BEGIN Record excerpts
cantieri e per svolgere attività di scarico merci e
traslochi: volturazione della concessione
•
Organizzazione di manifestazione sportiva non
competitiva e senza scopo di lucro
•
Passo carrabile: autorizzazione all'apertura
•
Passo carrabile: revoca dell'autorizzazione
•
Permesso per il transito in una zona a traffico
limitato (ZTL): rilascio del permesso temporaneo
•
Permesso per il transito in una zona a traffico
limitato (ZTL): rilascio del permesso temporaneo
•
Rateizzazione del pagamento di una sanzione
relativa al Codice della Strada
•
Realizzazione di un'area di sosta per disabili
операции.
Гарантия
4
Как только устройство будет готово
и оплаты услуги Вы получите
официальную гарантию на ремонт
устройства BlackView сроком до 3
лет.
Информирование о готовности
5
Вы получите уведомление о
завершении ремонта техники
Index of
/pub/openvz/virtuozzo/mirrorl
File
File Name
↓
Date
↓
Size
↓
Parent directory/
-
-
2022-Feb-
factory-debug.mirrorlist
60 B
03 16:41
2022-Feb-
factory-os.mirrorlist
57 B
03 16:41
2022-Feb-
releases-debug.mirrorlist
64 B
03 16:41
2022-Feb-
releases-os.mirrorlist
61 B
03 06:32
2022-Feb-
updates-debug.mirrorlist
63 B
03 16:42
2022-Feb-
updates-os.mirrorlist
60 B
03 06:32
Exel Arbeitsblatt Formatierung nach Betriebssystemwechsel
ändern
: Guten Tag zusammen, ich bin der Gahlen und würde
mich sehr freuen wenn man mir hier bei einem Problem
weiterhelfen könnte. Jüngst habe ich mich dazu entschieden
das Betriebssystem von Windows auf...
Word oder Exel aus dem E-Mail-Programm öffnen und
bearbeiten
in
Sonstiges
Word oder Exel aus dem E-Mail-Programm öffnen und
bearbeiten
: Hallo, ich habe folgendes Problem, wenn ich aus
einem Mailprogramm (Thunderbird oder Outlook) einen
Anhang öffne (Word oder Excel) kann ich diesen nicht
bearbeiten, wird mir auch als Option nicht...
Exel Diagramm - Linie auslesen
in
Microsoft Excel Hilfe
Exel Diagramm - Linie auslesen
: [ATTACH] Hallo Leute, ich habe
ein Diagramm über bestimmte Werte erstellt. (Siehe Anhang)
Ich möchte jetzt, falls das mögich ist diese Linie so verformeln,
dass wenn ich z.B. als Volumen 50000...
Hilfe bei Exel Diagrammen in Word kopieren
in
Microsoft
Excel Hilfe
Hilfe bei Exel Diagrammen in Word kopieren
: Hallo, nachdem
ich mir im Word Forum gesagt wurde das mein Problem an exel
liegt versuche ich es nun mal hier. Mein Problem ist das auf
END Record excerpts
■ Exercise details
Every line in the data above that contains the word "получите" counts; report how many there are and nothing more.

■ Result of this task
2